A picture is worth a thousand words
This is a simple, effective and engaging activity to introduce and revise vocabulary. It’s also a good activity to practise describing pictures using language for speculation, a task students face in many speaking exams. This is how I use these pictures with older children, teenagers and adults.
1. Choose a set of words you want to introduce or revise.
2. Take a close-up photograph that shows only part of the image.
3. Take another photograph that shows the whole image.
4. Arrange the students in pairs or 3s.
5. Show the students the close-up photographs.
6. Number the pictures.
7. Get them to guess what they are for a few minutes.
8. Write on the board: Language for speculation and elicit some examples from the class. Then add some more examples. E.g. It could be … It might be… It looks like… I suppose it might be… Maybe it’s… It must be… I suppose it’s… My guess is that it’s…I imagine that it’s… I bet it’s…
9. Get the students to speculate about the photographs in their small groups again. This time ask them to use the language on the board.
10. Point to the first close-up photograph and get some ideas from the class. Make sure they’re using the target language.

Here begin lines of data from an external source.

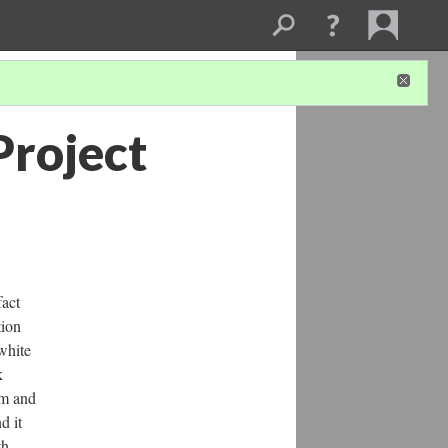
Project
fact
tion
white
k
rm and
d it
th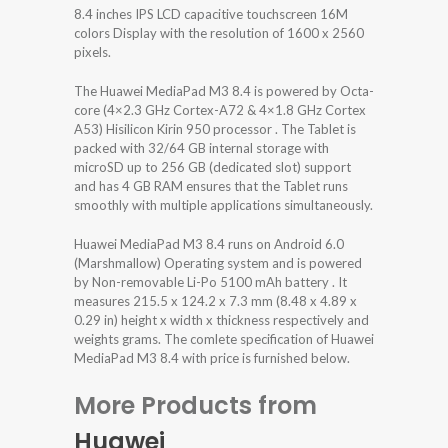
8.4 inches IPS LCD capacitive touchscreen 16M
colors Display with the resolution of 1600 x 2560
pixels.
The Huawei MediaPad M3 8.4 is powered by Octa-
core (4×2.3 GHz Cortex-A72 & 4×1.8 GHz Cortex
A53) Hisilicon Kirin 950 processor . The Tablet is
packed with 32/64 GB internal storage with
microSD up to 256 GB (dedicated slot) support
and has 4 GB RAM ensures that the Tablet runs
smoothly with multiple applications simultaneously.
Huawei MediaPad M3 8.4 runs on Android 6.0
(Marshmallow) Operating system and is powered
by Non-removable Li-Po 5100 mAh battery . It
measures 215.5 x 124.2 x 7.3 mm (8.48 x 4.89 x
0.29 in) height x width x thickness respectively and
weights grams. The comlete specification of Huawei
MediaPad M3 8.4 with price is furnished below.
More Products from
Huawei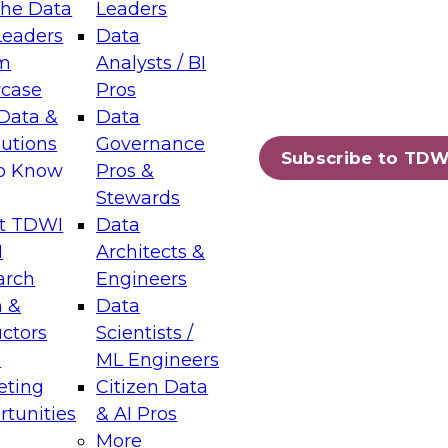
the Data
Leaders
Leaders
Data
tic Layers: The Foundation for Trusted
m
Analysts / BI
-Assisted Analytics
case
Pros
6
Data &
Data
lutions
Governance
s which capabilities are maturing, where
Subscribe to TDW
to Know
Pros &
ll short, and which decisions data leaders
Stewards
t TDWI
Data
I
Architects &
arch
Engineers
 &
Data
enting Data Management for Enterprise
uctors
Scientists /
s
ML Engineers
eting
Citizen Data
s on how to modernize by taking advantage of
tunities
& AI Pros
ies, cloud data platforms and services, and
More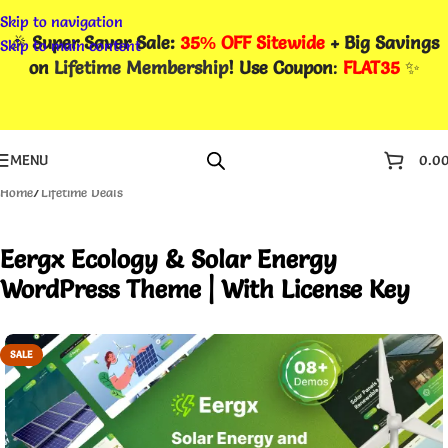
Skip to navigation
🎉
Super Saver Sale:
35% OFF Sitewide
+ Big Savings
Skip to main content
on
Lifetime Membership
! Use Coupon
:
FLAT35
✨
MENU
0.0
Home
/
Lifetime Deals
Eergx Ecology & Solar Energy
WordPress Theme | With License Key
SALE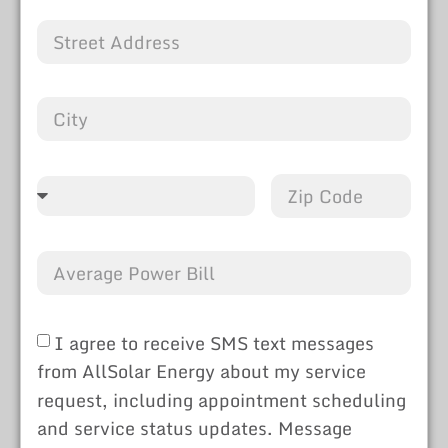
I agree to receive SMS text messages
from AllSolar Energy about my service
request, including appointment scheduling
and service status updates. Message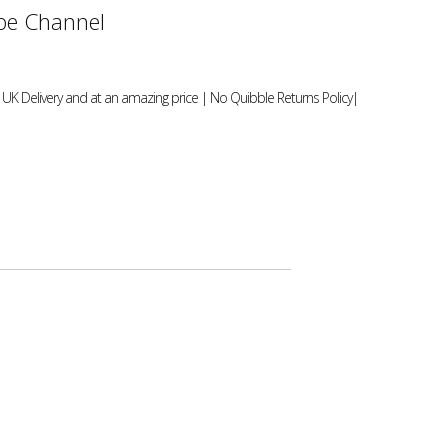
e Channel
UK Delivery and at an amazing price | No Quibble Returns Policy|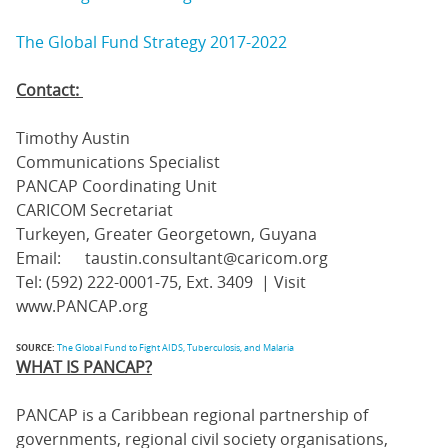
The Global Fund Strategy 2017-2022
Contact:
Timothy Austin
Communications Specialist
PANCAP Coordinating Unit
CARICOM Secretariat
Turkeyen, Greater Georgetown, Guyana
Email: taustin.consultant@caricom.org
Tel: (592) 222-0001-75, Ext. 3409 | Visit
www.PANCAP.org
SOURCE:
The Global Fund to Fight AIDS, Tuberculosis, and Malaria
WHAT IS PANCAP?
PANCAP is a Caribbean regional partnership of
governments, regional civil society organisations,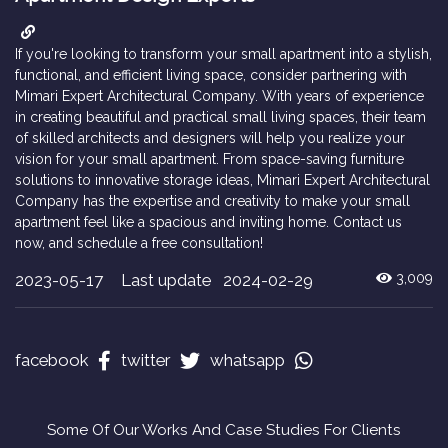
If you're looking to transform your small apartment into a stylish,
functional, and efficient living space, consider partnering with
Mimari Expert Architectural Company. With years of experience
in creating beautiful and practical small living spaces, their team
of skilled architects and designers will help you realize your
vision for your small apartment. From space-saving furniture
solutions to innovative storage ideas, Mimari Expert Architectural
Company has the expertise and creativity to make your small
apartment feel like a spacious and inviting home. Contact us
now, and schedule a free consultation!
2023-05-17
Last update 2024-02-29
3,009
facebook
twitter
whatsapp
Some Of Our Works And Case Studies For Clients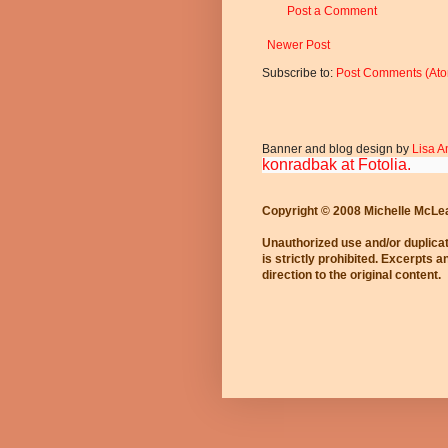
Post a Comment
Newer Post
Subscribe to:
Post Comments (At
Banner and blog design by
Lisa A
konradbak at Fotolia.
Copyright © 2008 Michelle McLe
Unauthorized use and/or duplicat
is strictly prohibited. Excerpts 
direction to the original content.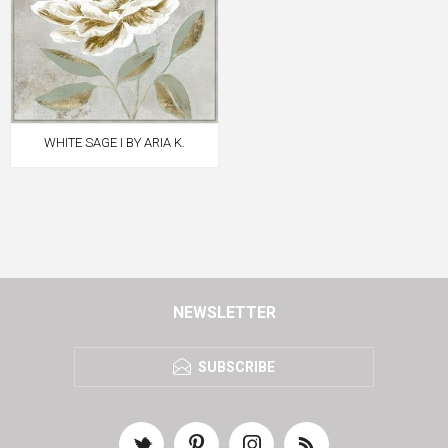
WHITE SAGE I BY ARIA K.
NEWSLETTER
SUBSCRIBE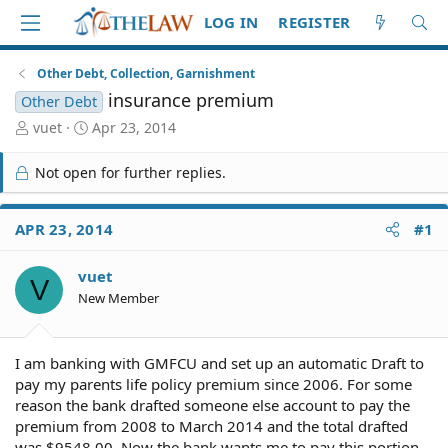
LOG IN
REGISTER
Other Debt, Collection, Garnishment
insurance premium
Other Debt
T
S
vuet
Apr 23, 2014
h
t
r
a
Not open for further replies.
e
r
a
t
d
d
APR 23, 2014
#1
S
a
t
t
vuet
a
e
V
r
New Member
t
e
r
I am banking with GMFCU and set up an automatic Draft to
pay my parents life policy premium since 2006. For some
reason the bank drafted someone else account to pay the
premium from 2008 to March 2014 and the total drafted
was $9548.00. Now the bank wants me to pay this portion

T: Look at photograph number one. What do you think it is?
S1: I think it might be a notebook.
T: What makes you say that?
S1: It looks like the spiral of a notebook.
S2: I don’t think it’s a notebook. It looks like some paper clips to me.
T: What about the rest of the class. What do you think it is?
11. Show them the whole image.
12. Continue with the rest of the photographs.
Tips
1. Ask the students to take some photographs for the rest of the class to guess. They can send them to you so that you can show them in the next class or if you have a Whatsapp group they can send them to the group.
2. Notice that in this lesson we used the sandwich technique:
You let the students discuss the images using their own language.
Then you teach them the target language (language for speculation).
Finally, they do the activity again but this time using the target language.
When you use this technique you can ask them to compare the first time they discussed the images and the second time.
3. You can use this activity with Very Young Learners too. You just have to use images they recognise and are relevant to them.